The undead
You will know already, I'm sure, that it was only recently that excommunicants and suicides were allowed to be buried in churchyards. The reason, though, may not be entirely obvious.
In mediaeval times, they seemed to have some difficulty in keeping the corpses of people who had had a 'bad death' from walking. In a previous blog, we mentioned local press-cuttings that showed that, even at the beginning of the ninetweenth century, suicides were buried in the road with a stake through their heart, or 'Sepultum in Via'. There was a widely-held belief that, were they not to do so, they would be troubled by the walking of the 'undead' or 'revenant'. William of Newburgh, writing in the 1190s, exclaimed "one would not easily believe that corpses come out of their graves and wander around, animated by I don't know what spirit, to terrorize or harm the living, unless there were many cases in our times, supported by ample testimony". He goes on to describe such a beast that attacked Melrose Abbey. He then goes on to describe a zombie wandering around Berwick and causing such a foul smell that 'the air around the town would become infected by the corpse and to lead to general sickness and death'. In another story Newburgh tells of husband who returns from the dead and comes to visit his widow at night in her bedchamber and he "..not only terrified her on awaking, but nearly crushed her by the insupportable weight of his body." This goes on for three nights, and the revenant goes on to repeat these nighttime visits with other nearby family and neighbors and "..thus become a like serious nuisance", eventually extending his walks in the broad daylight around the village. Eventually the man's tomb was opened wherein it was seen his body was still there, and a letter of absolution from the bishop was placed on his chest, and the tomb re-interred and sealed. William of Malmsbury describes a revenant in Wales in 1150 which who rose from the dead and wandered the streets of his village at night calling out the names of whose would die of sickness within three days. He caused such a nuisance that he had to be chased back into its grave by a mob and beheaded. Thomas of Cantimpre relates a fourteenth century incident in the town of Nivelles where a corpse, within a coffin that is awaiting burial, sits up and is felled by a cross wielded by a pious virgin
Revenants were sometimes difficult to stop. In Breslau in 1591, a troublesome revenant, or walking corpse, was such a nuisance that he was disinterred and reburied under the gallows. This did not work so they dug up the corpse, and cut off its head, arms and legs. Then they took out its heart. They then burned the whole lot and threw the ashes in the river. This put an end to the public nuisance.

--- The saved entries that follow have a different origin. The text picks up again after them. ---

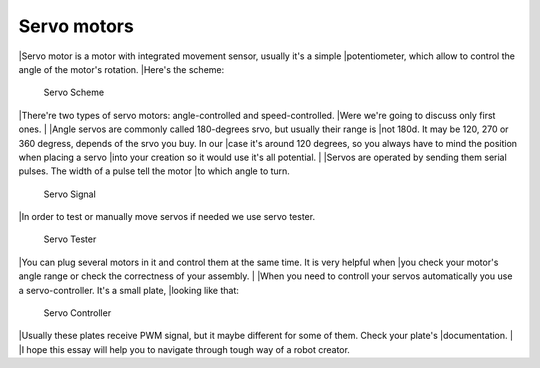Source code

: Servo motors
==================

|Servo motor is a motor with integrated movement sensor, usually it's a simple 
|potentiometer, which allow to control the angle of the motor's rotation. 
|Here's the scheme:

.. figure:: images/Servos/ServosScheme.png

    Servo Scheme

|There're two types of servo motors: angle-controlled and speed-controlled.
|Were we're going to discuss only first ones.
|
|Angle servos are commonly called 180-degrees srvo, but usually their range is 
|not 180d. It may be 120, 270 or 360 degress, depends of the srvo you buy. In our 
|case it's around 120 degrees, so you always have to mind the position when placing a servo 
|into your creation so it would use it's all potential.
|
|Servos are operated by sending them serial pulses. The width of a pulse tell the motor 
|to which angle to turn.

.. figure:: images/Servos/ServosSignal.png

    Servo Signal

|In order to test or manually move servos if needed we use servo tester.

.. figure:: images/Servos/ServosTester.jpeg

    Servo Tester

|You can plug several motors in it and control them at the same time. It is very helpful when 
|you check your motor's angle range or check the correctness of your assembly.
|
|When you need to controll your servos automatically you use a servo-controller. It's a small plate,
|looking like that:

.. figure:: images/Servos/ServosController.jpg

    Servo Controller

|Usually these plates receive PWM signal, but it maybe different for some of them. Check your plate's 
|documentation. 
|
|I hope this essay will help you to navigate through tough way of a robot creator.
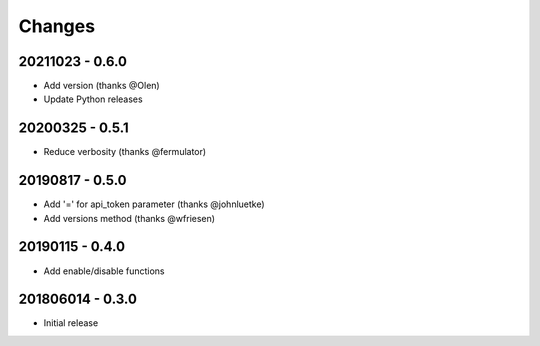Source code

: Changes
=======

20211023 - 0.6.0
----------------

- Add version (thanks @Olen)
- Update Python releases


20200325 - 0.5.1
----------------

- Reduce verbosity (thanks @fermulator)

20190817 - 0.5.0
----------------

- Add '=' for api_token parameter (thanks @johnluetke)
- Add versions method (thanks @wfriesen)


20190115 - 0.4.0
-----------------

- Add enable/disable functions

201806014 - 0.3.0
-----------------

- Initial release

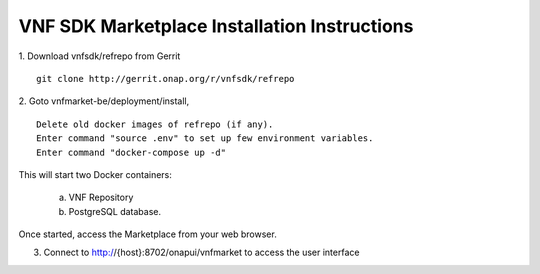 .. This work is licensed under a Creative Commons Attribution 4.0 International License.
.. http://creativecommons.org/licenses/by/4.0
.. Copyright 2017 Huawei Technologies Co., Ltd.

VNF SDK Marketplace Installation Instructions
=============================================

1. Download vnfsdk/refrepo from Gerrit
::

  git clone http://gerrit.onap.org/r/vnfsdk/refrepo

2. Goto vnfmarket-be/deployment/install,
::
  Delete old docker images of refrepo (if any).
  Enter command "source .env" to set up few environment variables.
  Enter command "docker-compose up -d"

This will start two Docker containers:

    a. VNF Repository
    b. PostgreSQL database.

Once started, access the Marketplace from your web browser.

3. Connect to http://{host}:8702/onapui/vnfmarket to access the user interface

Now we are medically more astute, we can recognise that, in point of fact, a lot of the contemporary descriptions of revenants suggest that someone had 'jumped the gun' in assuming that a patient had died. It must have seemed somewhat unkind that someone reviving from a catatonic state should be chaed by a mob wielding axes and beheaded. Instead of speculating how the devil had worked the trick of causing a corpse to walk, they should, perhaps have questioned their own medical skills in pronouncing them dead in the first place.